Honours projects 2008
Projects supervised by Irena Koprinska
Automatically Extracting Subtitles from Videos
Co-supervised with Rafael Calvo from EIE and Daniel Lloyd-Jones from Visionbytes
Producing searchable video typically requires textual data to be generated and indexed in a database for retrieval. In Australia many programs use closed caption text which sends data as a separate stream to the video which can easily be extracted. However in Asia and other countries most TV stations use "open captions" commonly referred to as subtitles. This text is actually embedded within the video stream and hence cannot be easily extracted. This project will investigate ways to identify, extract and convert this data back into text.

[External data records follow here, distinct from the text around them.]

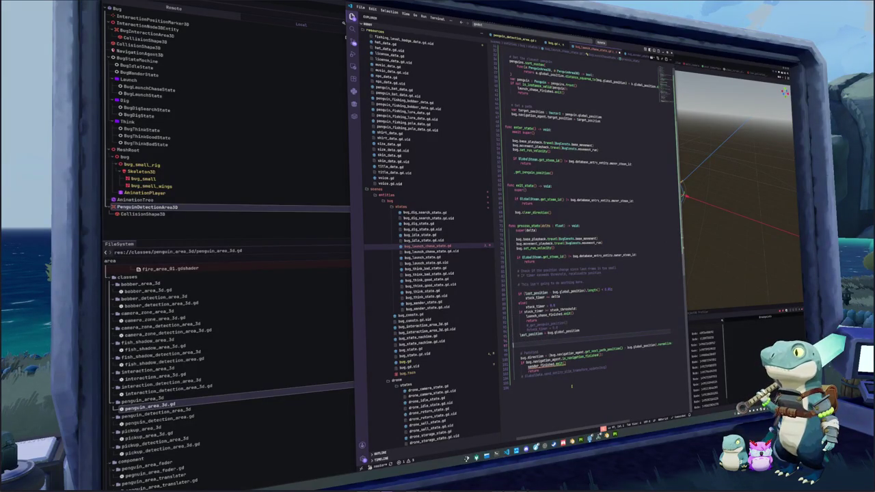
key("shift+End")
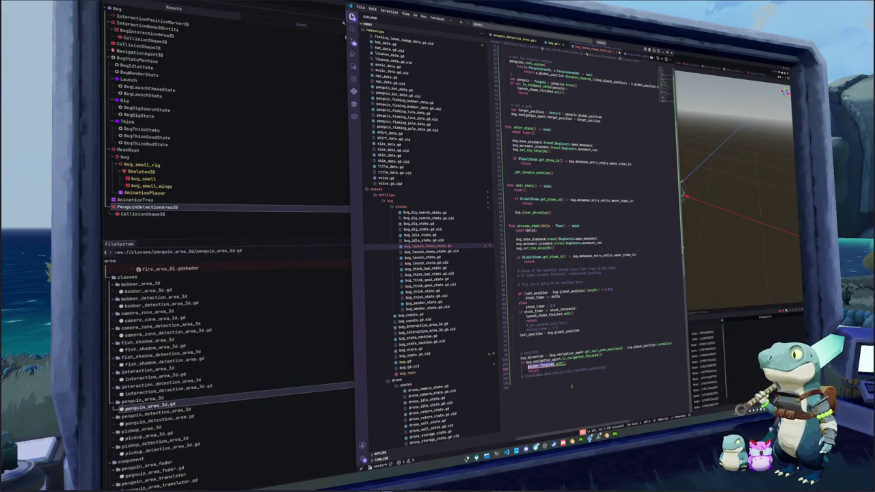
type("launch")
key("Return")
key("Up")
- Rearrange the lines below the return, then search for the fish_shadow_wander script
key("Down")
key("Home")
key("shift+Down")
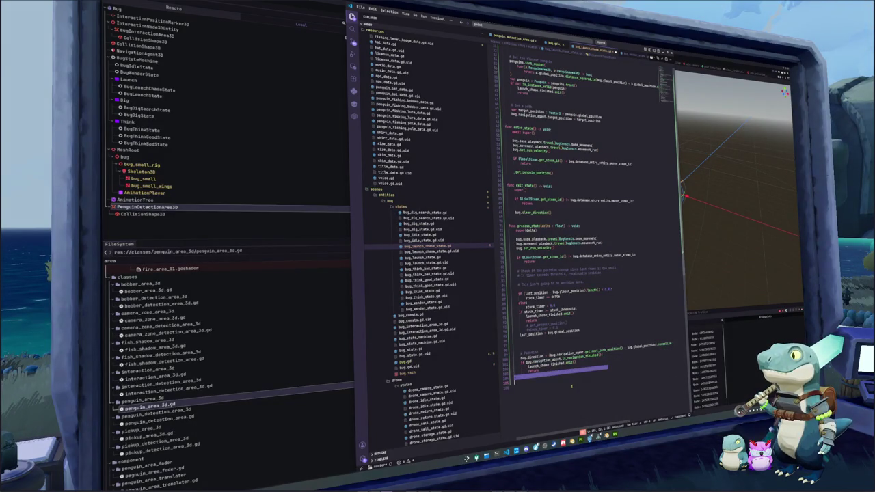
key("ctrl+v")
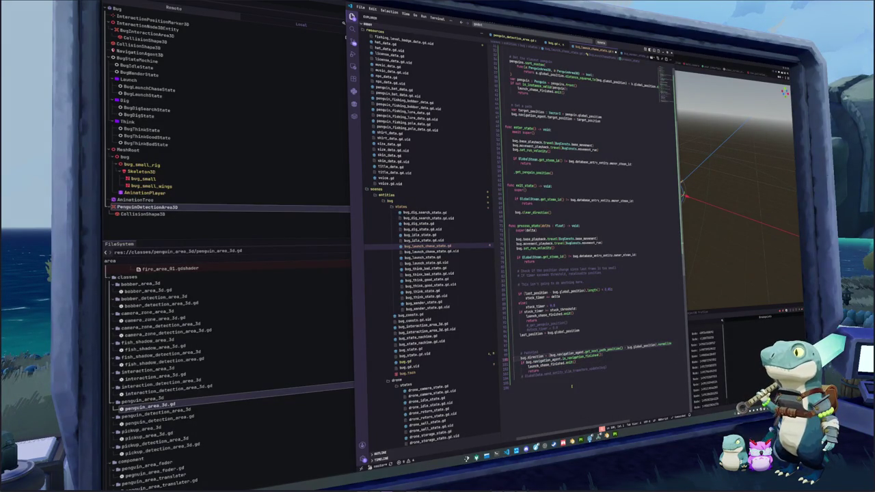
key("BackSpace")
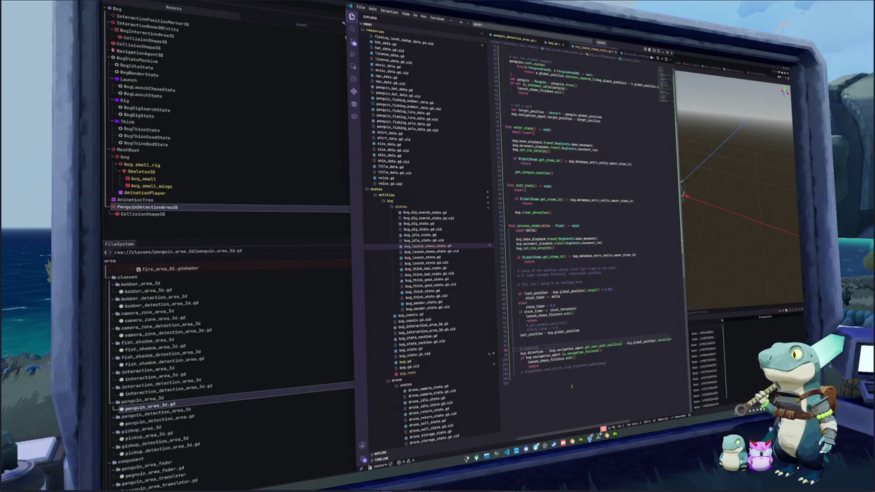
key("Down")
key("Down")
key("Down")
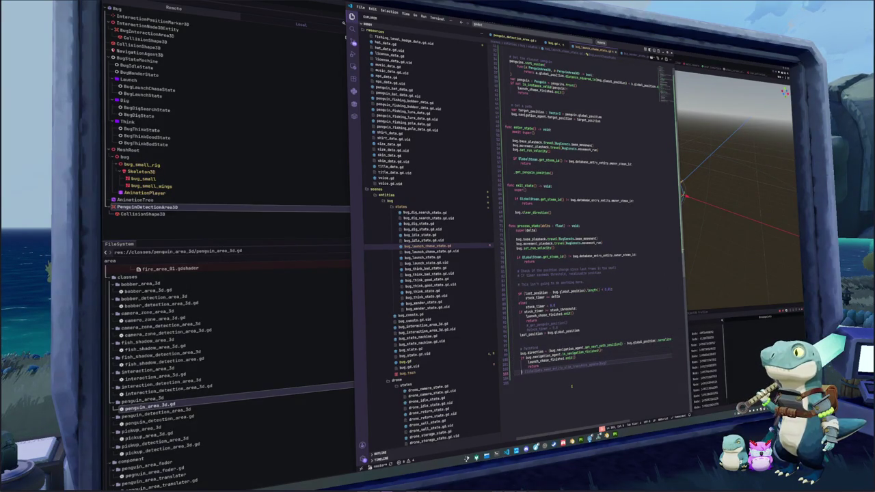
key("shift+Right")
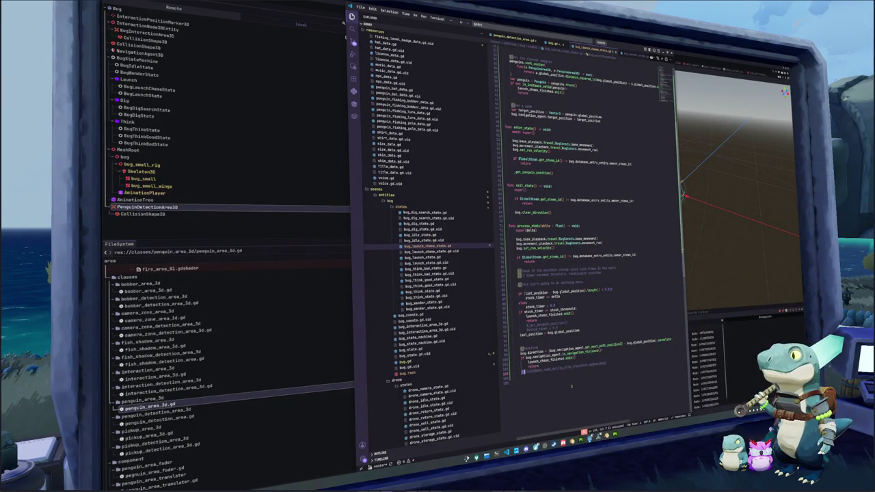
key("ctrl+p")
type("fish_shadow_wander")
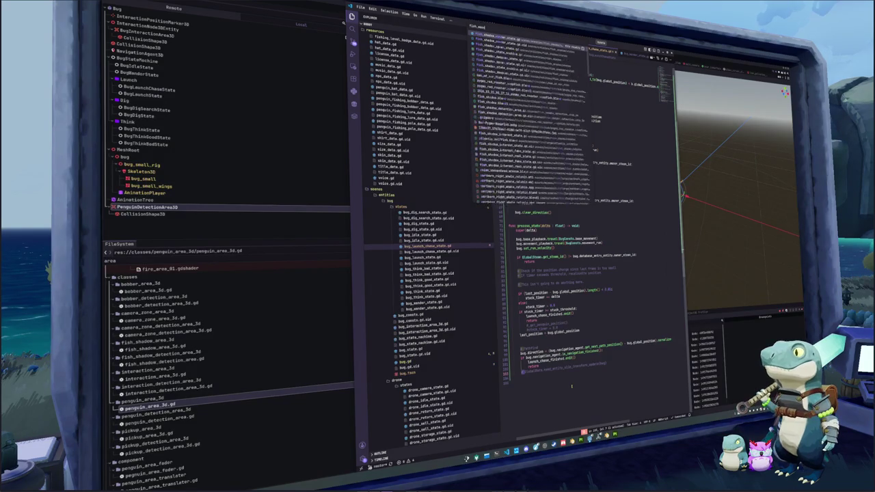
key("Return")
key("ctrl+a")
key("ctrl+v")
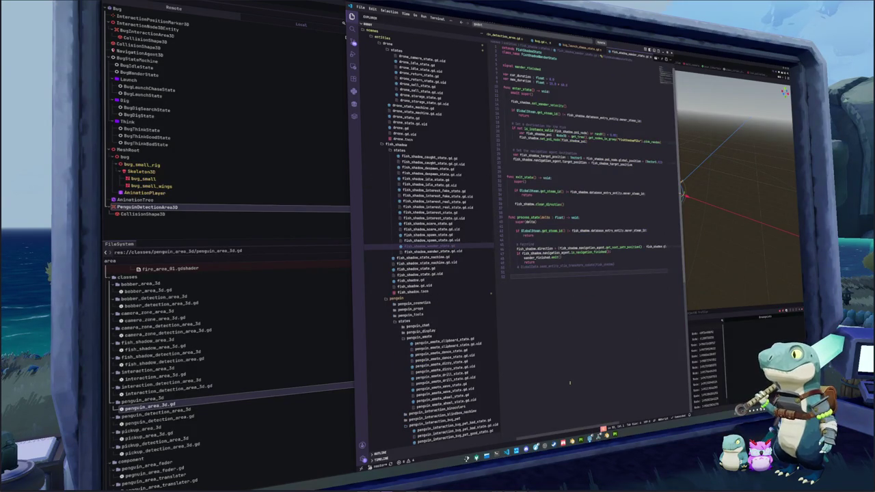
left_click(425, 157)
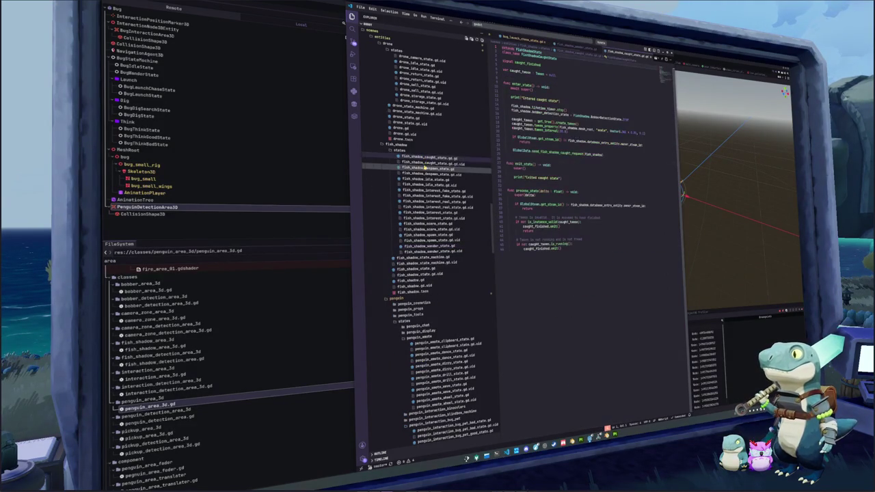
scroll(427, 170, "up", 3)
scroll(420, 219, "down", 10)
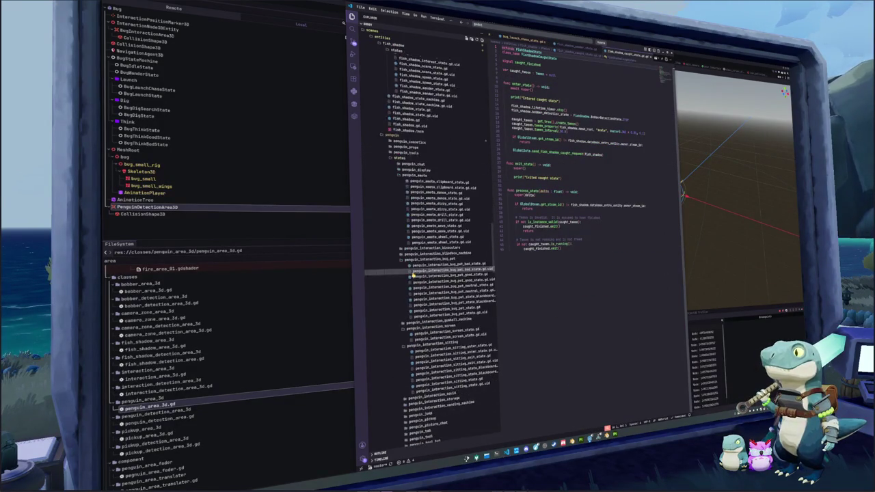
scroll(412, 275, "up", 10)
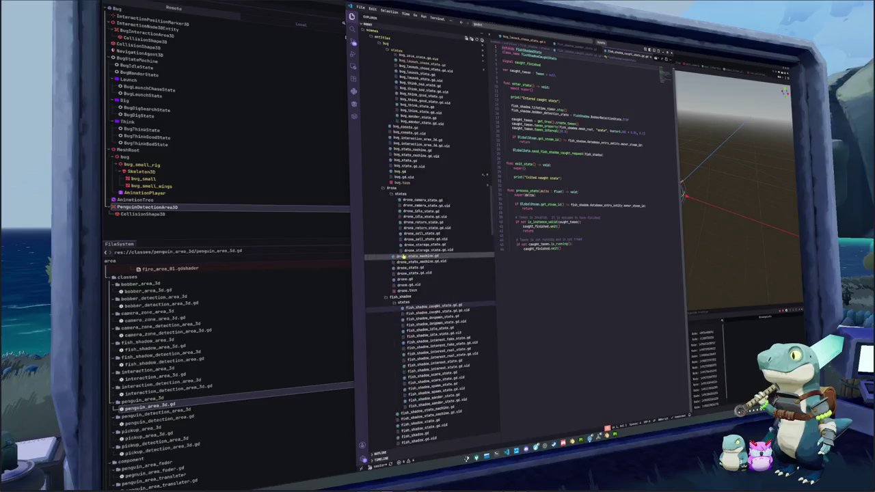
left_click(423, 178)
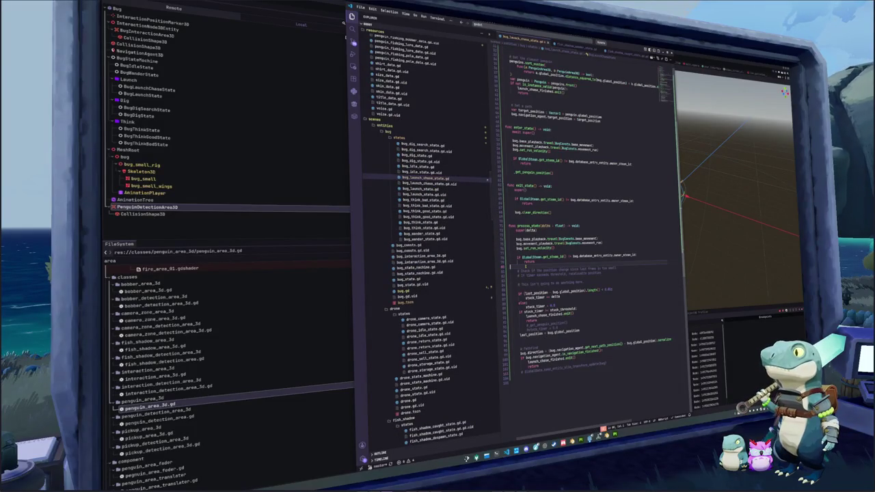
- Remove the empty line above the stuck-position check and shorten its comment
left_click(518, 288)
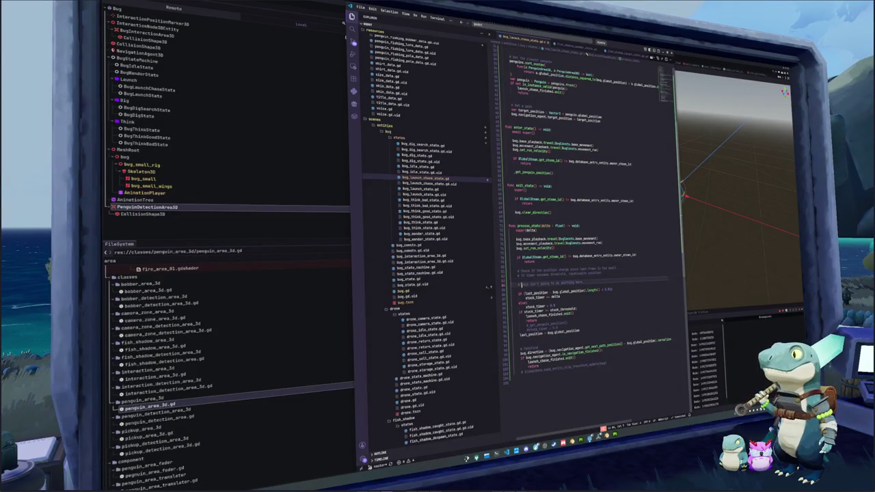
key("BackSpace")
key("shift+Up")
key("BackSpace")
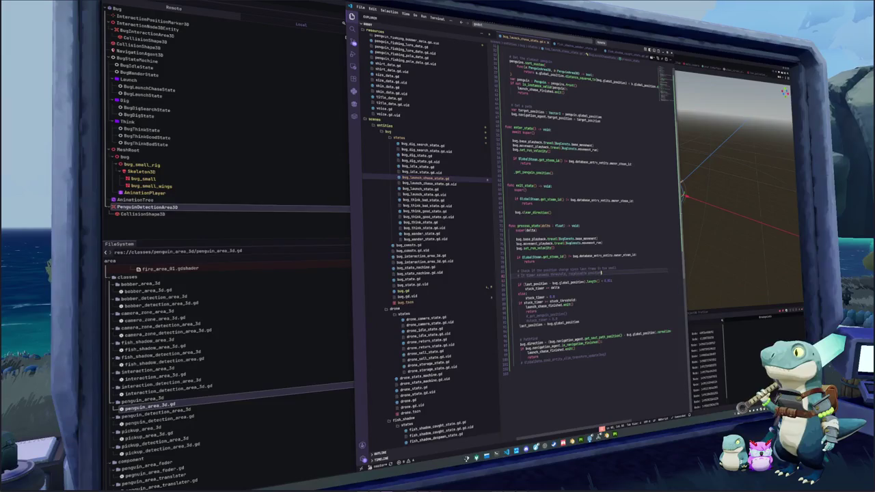
key("ctrl+shift+Left")
key("ctrl+shift+Left")
key("BackSpace")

A possible approach is to identify where the captions are using color and location information (captions tend to be located in the same location of the screen and are in particular colors), extract the area of the captions into an image, remove the background information from the image, compare subsequent images to identify consecutive captions, and use OCR to convert the image into characters.
Sample video content will be provided by Visionbytes, together with an OCR engine if needed. Visionbytes are leaders in searching video content. Their clients include TV channels such as ABC, SBS and SkyTV, portals such as NineMSN and Yahoo!7 and government organisations such as the NSW Parliament.
Story segmentation, topic detection and tracking of news videos
Co-supervised with Rafael Calvo from EIE and Daniel Lloyd-Jones from Visionbytes
News videos are an important information source. They contain valuable information for documentary-making, business analysis, tracking topics over time, and can also be used as a reference tool for studying political and historical events. However, efficient searching and browsing of video content is still an open research problem. This project aims at investigating ways for: 1) automatic segmentation of a news program into individual stories, 2) topic detection and tracking. This will be based on two information sources: visual and text (closed captions) streams. Closed captions are human generated transcriptions of what is spoken and are available for all news programs in Australia.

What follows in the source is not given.